Wie kann ich das selbst reparieren? Hab schon ein paar Ideen, will aber erstmal fragen. Nicht das ich was kaputt mache:
Ring etwas mit Schleifpapier bearbeiten, damit die Öffnung größer wird und man die Einlage mit Kraft wieder reinbekommt. Und dann eine geringe Menge dünnflüssiger Sekundenkleber drauf?? Es wäre vielleicht auch interessant wie die Hersteller diese Einlage dort reinbekommen, vielleicht weiss das ja jemand? Nur mit Druck, oder evtl durch starkes Abkühlen der Einlage oder Erwärmen des Metallrings?

Was soll ich machen?


----------



## argon08 (12. Juli 2005)

*AW: Einlage vom Rutenring rausgefallen...*

bin kein profi aber ich würde es etwas mit einem feuerzeug "anwärmen" und vorsichtig ohne sich zu verbrennen reindrücklen oder legen


----------



## Nordlichtangler (12. Juli 2005)

*AW: Einlage vom Rutenring rausgefallen...*

Gab auf einer Fisch und Fang DVD mal ein schönes Video dazu wie man zersplitterte Einlagen austauscht. Muß nochmal schauen, meine aber der  hat etwas aufgefeilt und mit 2 Komponentenkleber wieder eingeklebt. Das Heißmachen war beim Herausnehmen des neuen Rings aus einem Ersatzteil, was hier ja nicht nötig ist.  :q 

Heißmachen mit Ring an der Rute ist zu gefährlich für die Bindung und die Rutenwandung, dann lieber den ganzen Ring austauschen und neu binden.


----------



## Marcel1409 (12. Juli 2005)

*AW: Einlage vom Rutenring rausgefallen...*

Viel spaß beim fummel, spätestens beim zwanzigsten Versuch schmeisst du den Knüppel in die Egge.
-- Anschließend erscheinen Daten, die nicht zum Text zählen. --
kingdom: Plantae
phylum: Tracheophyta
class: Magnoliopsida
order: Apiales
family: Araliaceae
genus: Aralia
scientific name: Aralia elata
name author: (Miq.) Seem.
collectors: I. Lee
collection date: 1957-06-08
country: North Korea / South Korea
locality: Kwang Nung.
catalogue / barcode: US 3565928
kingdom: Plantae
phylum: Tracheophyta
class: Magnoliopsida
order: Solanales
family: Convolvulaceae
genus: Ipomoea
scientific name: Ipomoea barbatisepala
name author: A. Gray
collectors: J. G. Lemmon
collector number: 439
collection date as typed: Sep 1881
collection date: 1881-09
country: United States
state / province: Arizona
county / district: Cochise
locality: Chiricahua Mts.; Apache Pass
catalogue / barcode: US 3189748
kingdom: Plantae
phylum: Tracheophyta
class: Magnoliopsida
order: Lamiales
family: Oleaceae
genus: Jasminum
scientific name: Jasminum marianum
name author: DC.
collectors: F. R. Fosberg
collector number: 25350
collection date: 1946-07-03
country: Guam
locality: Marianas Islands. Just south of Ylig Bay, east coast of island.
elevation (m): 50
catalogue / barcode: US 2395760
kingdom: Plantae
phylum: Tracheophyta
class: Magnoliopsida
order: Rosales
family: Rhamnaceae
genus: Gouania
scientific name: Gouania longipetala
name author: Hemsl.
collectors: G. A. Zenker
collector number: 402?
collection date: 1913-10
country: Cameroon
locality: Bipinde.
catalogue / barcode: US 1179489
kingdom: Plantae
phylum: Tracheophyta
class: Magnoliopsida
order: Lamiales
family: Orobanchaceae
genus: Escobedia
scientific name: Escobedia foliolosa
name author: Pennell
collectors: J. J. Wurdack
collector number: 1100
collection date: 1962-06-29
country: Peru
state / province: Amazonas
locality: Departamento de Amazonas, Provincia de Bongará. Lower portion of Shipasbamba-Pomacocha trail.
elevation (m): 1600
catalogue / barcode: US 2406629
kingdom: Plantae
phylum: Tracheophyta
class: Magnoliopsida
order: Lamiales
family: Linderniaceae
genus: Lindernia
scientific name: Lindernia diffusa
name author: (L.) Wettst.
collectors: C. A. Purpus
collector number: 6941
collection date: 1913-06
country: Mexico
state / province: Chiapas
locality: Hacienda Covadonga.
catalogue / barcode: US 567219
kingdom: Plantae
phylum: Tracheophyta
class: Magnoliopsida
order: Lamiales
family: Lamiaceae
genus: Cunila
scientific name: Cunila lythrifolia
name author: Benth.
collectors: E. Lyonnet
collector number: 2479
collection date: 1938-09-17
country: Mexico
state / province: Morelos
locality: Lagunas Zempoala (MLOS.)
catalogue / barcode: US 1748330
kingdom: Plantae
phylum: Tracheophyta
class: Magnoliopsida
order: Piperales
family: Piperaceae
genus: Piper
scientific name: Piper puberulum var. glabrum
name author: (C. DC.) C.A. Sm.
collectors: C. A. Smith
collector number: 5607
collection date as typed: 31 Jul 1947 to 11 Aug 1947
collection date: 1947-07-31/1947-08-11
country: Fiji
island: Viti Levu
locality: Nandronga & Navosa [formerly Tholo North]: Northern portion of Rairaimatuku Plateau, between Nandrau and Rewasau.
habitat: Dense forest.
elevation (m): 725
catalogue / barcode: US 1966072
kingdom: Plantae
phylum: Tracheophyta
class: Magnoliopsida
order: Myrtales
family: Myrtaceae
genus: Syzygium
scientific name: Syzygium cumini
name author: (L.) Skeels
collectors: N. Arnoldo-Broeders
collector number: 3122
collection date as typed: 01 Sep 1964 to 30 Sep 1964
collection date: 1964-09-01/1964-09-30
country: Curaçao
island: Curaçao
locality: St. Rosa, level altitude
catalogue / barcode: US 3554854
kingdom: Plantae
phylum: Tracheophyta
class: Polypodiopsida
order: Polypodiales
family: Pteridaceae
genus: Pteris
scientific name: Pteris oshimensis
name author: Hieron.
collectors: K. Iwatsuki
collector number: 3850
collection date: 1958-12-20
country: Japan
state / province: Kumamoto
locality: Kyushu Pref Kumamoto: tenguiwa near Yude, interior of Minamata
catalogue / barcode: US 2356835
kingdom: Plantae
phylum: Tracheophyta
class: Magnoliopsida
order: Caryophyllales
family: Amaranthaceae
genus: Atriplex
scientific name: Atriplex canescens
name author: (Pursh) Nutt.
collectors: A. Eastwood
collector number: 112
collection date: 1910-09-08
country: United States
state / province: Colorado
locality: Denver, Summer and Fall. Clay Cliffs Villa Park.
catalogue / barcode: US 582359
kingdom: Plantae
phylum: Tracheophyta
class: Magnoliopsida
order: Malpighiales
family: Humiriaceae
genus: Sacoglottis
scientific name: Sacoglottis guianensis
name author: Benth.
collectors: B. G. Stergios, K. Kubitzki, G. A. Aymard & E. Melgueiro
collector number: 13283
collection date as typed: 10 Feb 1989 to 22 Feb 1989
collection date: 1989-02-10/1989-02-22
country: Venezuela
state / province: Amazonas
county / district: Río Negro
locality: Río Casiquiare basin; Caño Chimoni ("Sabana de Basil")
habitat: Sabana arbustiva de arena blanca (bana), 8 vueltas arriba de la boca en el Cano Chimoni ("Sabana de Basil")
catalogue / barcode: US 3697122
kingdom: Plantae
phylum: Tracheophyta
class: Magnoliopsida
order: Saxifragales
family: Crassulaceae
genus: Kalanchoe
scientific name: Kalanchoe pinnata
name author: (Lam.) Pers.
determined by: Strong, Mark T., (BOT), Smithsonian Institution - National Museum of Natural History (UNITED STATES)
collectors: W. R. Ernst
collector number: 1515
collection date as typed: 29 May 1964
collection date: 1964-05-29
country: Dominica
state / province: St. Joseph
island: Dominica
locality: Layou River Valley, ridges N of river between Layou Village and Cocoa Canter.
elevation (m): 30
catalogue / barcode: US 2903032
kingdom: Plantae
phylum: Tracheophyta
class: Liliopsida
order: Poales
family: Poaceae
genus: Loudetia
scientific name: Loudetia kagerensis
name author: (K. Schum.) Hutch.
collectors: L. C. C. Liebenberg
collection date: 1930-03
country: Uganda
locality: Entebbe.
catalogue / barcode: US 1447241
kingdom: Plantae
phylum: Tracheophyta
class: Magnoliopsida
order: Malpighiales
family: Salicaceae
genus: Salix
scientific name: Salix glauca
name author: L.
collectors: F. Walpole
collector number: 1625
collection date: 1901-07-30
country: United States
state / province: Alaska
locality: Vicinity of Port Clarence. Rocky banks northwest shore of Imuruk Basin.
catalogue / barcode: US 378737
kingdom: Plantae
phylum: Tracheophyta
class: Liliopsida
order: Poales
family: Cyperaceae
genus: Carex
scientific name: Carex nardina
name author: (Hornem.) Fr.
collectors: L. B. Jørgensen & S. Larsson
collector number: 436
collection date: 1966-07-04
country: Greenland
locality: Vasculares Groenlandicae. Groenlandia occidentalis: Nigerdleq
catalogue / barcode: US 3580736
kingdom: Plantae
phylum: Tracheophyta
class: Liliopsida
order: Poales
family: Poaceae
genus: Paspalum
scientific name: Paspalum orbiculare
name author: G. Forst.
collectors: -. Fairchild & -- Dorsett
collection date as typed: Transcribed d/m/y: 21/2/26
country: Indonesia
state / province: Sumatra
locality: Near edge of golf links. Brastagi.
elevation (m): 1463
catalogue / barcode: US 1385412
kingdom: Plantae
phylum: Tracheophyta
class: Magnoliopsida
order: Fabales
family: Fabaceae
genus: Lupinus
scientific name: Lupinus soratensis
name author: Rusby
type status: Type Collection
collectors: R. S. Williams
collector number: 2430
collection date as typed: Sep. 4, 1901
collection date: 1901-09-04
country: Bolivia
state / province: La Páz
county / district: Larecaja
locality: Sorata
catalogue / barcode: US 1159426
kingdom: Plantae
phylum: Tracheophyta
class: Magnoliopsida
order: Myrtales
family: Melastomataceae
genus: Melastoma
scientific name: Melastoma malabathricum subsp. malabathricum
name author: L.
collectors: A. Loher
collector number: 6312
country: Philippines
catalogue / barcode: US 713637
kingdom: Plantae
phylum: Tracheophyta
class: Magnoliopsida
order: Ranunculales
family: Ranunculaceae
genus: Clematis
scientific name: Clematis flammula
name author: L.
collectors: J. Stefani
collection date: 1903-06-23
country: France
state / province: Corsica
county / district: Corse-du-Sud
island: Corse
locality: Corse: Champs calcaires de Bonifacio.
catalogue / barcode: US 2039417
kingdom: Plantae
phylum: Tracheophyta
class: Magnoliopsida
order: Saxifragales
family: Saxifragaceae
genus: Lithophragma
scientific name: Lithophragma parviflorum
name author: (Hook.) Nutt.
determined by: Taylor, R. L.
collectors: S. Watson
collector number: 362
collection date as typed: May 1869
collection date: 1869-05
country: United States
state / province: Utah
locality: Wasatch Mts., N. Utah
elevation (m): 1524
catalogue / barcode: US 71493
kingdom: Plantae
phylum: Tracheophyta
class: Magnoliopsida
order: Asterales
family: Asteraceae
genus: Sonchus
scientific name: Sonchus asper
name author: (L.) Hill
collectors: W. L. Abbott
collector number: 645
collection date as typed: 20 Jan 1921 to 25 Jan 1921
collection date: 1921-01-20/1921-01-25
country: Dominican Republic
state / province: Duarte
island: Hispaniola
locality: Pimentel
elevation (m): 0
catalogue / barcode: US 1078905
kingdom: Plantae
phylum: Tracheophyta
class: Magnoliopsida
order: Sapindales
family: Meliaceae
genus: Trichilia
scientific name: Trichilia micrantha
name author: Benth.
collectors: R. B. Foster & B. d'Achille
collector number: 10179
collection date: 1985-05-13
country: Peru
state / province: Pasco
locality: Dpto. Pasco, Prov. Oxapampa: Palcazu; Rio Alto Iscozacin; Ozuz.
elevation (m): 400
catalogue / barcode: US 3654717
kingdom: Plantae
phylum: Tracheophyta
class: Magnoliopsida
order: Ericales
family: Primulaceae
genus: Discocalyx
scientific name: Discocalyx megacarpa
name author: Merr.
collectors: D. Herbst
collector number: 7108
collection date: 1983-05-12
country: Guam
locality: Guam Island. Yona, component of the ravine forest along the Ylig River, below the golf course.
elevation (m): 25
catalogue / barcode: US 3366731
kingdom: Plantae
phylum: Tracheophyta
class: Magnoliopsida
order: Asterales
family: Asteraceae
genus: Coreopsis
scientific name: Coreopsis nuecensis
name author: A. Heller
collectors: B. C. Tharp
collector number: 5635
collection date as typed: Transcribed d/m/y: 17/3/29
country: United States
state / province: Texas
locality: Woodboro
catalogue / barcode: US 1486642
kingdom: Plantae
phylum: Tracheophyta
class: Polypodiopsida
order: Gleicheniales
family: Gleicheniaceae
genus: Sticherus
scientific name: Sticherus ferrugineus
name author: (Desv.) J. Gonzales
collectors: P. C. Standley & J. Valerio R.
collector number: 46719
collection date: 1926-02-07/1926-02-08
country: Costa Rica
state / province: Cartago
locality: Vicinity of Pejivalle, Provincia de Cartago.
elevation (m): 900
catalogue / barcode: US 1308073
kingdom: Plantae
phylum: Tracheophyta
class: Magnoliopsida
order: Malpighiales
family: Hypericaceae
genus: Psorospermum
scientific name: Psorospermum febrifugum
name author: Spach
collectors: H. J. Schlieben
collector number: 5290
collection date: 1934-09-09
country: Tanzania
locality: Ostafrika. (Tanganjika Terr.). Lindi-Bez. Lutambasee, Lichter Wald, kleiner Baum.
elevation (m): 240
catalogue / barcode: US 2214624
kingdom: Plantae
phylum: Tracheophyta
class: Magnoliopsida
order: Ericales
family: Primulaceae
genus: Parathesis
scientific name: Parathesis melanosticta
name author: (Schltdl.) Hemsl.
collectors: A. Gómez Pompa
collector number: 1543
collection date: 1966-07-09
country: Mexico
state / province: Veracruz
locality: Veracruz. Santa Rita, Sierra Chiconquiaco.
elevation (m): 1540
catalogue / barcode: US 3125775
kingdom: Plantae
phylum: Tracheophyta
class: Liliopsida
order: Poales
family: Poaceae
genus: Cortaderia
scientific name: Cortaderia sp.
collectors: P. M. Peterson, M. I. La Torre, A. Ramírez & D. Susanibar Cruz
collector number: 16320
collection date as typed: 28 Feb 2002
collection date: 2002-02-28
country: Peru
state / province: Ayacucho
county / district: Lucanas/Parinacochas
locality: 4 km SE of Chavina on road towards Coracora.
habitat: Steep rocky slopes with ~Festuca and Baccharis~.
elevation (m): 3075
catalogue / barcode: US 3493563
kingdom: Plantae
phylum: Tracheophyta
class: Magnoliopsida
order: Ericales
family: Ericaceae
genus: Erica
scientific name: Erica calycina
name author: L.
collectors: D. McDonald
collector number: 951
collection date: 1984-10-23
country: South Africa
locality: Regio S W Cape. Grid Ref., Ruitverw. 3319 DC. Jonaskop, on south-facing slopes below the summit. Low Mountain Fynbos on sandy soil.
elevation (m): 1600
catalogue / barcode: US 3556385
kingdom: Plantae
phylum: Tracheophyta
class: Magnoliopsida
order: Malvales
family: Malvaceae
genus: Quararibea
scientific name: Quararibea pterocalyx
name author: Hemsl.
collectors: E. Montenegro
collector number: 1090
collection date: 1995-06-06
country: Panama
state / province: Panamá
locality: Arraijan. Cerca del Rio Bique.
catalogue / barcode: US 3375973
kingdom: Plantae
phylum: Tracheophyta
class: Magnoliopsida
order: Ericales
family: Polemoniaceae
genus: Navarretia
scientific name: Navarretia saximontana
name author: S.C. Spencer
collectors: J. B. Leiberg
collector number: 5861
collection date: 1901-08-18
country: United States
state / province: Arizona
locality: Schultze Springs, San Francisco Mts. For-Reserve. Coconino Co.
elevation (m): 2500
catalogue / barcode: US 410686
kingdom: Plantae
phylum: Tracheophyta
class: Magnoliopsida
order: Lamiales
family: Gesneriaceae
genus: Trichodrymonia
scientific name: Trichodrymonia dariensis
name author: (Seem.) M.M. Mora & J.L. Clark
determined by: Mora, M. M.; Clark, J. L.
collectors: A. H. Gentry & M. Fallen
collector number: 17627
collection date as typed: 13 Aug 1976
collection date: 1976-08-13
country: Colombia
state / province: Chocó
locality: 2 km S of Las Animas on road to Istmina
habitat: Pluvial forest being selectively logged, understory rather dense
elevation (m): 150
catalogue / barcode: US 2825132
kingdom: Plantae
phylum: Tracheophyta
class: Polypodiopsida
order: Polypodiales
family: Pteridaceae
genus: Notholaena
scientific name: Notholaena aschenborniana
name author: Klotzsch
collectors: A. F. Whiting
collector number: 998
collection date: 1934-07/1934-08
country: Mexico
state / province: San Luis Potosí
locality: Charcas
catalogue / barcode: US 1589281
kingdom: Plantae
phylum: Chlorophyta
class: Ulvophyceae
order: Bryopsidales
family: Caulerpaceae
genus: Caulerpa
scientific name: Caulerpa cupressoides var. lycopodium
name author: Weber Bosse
Lass dir von deinem Dealer `n neuen Ring raufwickeln. Spar Zeit und Nerven...


----------



## hd-treiber (13. Juli 2005)

*AW: Einlage vom Rutenring rausgefallen...*

Hatte ich bei meiner Spinnrute auch, allerdings war der Einsatz zerbrochen. Weiß nicht, ob man den Einsatz so ohne weiteres wieder reinkriegt, so dass er dann auch noch hält? Neuen Ring anwickeln ist wohl die beste Variante. Garn und Lack sollte es bei jedem Händler geben. Beim Erstversuch macht es sich zu zweit wohl am besten.#6


----------



## Vibra - Zocker (13. Juli 2005)

*AW: Einlage vom Rutenring rausgefallen...*

Meinem kumpel ist beim angeln in norge eine ringeinlage rausgefallen.(der ring war beim transport, vorher im auto, etwas verbogen worden.) die hab ich gleich auf dem boot mit etwas kraft wieder reingedrückt und sekundenkleber draufgegeben. hat die restlichen 7 tage gehalten und hält auch heute noch. ( war meine rute) wenns nicht passt: einlage und ring reinigen, ring erwärmen (macht der bindung nix aus..) und einlage mit kraft wieder reindrücken, kleber drauf, 5 min warten, angeln! 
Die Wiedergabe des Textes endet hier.